Accepter le débat est
nécessaire
Les médias d’information sont au nombre des institutions
sociales, économiques, culturelles et démocratiques incontournables de nos
sociétés. Comme toute institution, ils
ne doivent pas échapper au nécessaire débat public et à la critique. Le
voudraient-ils qu’ils ne pourraient plus le faire, maintenant que les citoyens
ont le pouvoir de se prononcer (avec excès souvent) sur le travail des médias
et de leurs journalistes.
Il est fort compréhensible que les médias puissent difficilement
exercer publiquement une certaine autocritique substantielle, documentée et
impartiale. Cela est difficile à la fois par le devoir de loyauté de
journalistes salariés à l’endroit de leur employeur, et par le jeu de la
concurrence qui a pour effet d’encourager une couverture médiatique sélective
et partiale.
C’est pourquoi les médias et leurs journalistes devraient
accueillir avec davantage de célérité et de décentration les conclusions de
travaux de recherche qui les concernent, même quand ces conclusions sont douloureuses.
Le plus souvent, de telles recherches contribuent positivement au droit du
public à l’information eu égard à des acteurs sociaux influents.
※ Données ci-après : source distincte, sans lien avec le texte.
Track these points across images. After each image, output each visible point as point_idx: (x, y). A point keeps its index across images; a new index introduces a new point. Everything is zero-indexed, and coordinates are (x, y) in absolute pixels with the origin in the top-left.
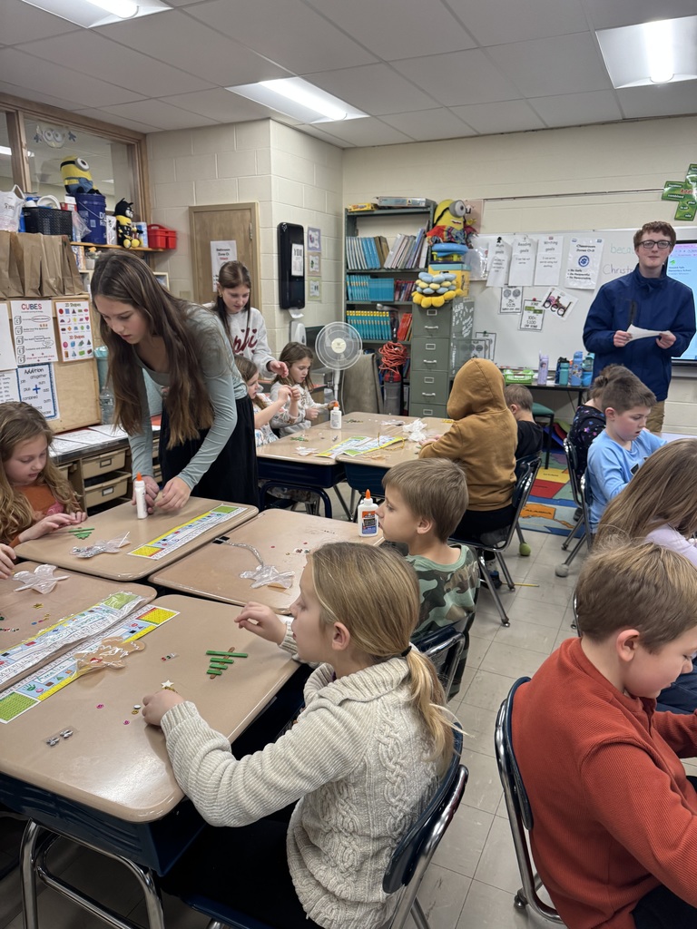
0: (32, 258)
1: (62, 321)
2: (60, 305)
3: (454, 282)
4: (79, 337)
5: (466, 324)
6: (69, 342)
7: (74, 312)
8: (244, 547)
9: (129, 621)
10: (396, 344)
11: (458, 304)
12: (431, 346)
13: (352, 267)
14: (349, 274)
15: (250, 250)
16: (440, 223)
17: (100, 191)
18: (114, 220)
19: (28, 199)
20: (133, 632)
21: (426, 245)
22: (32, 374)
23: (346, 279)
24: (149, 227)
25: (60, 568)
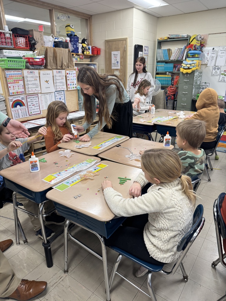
0: (60, 56)
1: (68, 77)
2: (68, 72)
3: (196, 64)
4: (73, 82)
5: (199, 79)
6: (70, 84)
7: (71, 74)
8: (126, 148)
9: (93, 166)
10: (173, 86)
11: (196, 72)
12: (186, 87)
13: (159, 60)
14: (158, 62)
15: (125, 54)
16: (192, 43)
17: (77, 36)
18: (81, 45)
19: (55, 39)
20: (95, 170)
21: (186, 51)
22: (59, 94)
23: (156, 64)
24: (92, 47)
25: (72, 151)
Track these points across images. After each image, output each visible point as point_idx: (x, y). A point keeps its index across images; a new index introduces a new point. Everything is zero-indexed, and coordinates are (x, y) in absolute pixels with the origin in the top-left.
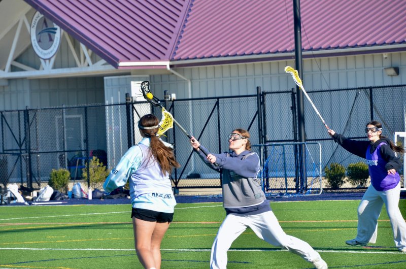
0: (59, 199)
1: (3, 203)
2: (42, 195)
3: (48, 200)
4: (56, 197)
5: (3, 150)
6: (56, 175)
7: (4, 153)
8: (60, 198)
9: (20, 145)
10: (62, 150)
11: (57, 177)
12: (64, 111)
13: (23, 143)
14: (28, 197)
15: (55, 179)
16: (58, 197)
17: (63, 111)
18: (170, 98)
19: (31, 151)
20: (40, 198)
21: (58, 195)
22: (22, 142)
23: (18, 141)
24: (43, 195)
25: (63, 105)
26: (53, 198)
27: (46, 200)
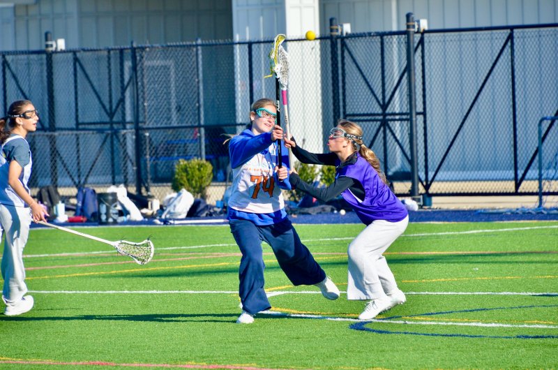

Elles révèlent
ou confirment des facteurs qui peuvent nuire au droit du public à une
information diversifiée, de qualité et intègre.
On observe cependant une réticence, voire une occultation. Cela
se manifeste aussi bien dans le cadre des activités d’associations syndicales
ou professionnelles de journalistes que dans la production et la diffusion de
contenus médiatiques destinés au grand public. Parfois, ce sont certains lieux
de recherche financés par des groupes médiatiques qui contribuent à évacuer des
questions importantes.
Cela n’est pas sans effet. Outre des affirmations générales,
des pétitions de principe, des critiques vagues et impressionnistes, il est
très difficile, au Québec, de tenir des débats substantiels, rigoureux et
critiques relativement à certaines pratiques médiatiques. Il en va ainsi pour
la question de l’indépendance journalistique.
L’irruption de Pierre-Karl Péladeau dans la vie politique a relancé
le débat sur cette question. Mais cet enjeu a aussitôt été pris en otage
de considérations et de joutes partisanes et corporatistes. Les difficultés concrètes
de centaines de journalistes ont été instrumentalisées par les uns, ignorées
par les autres.
Qui aidera ces journalistes à faire le travail qu’ils
souhaitent sincèrement faire, et à mieux servir le droit du public à une
information intègre, si on refuse même de regarder le problème en face?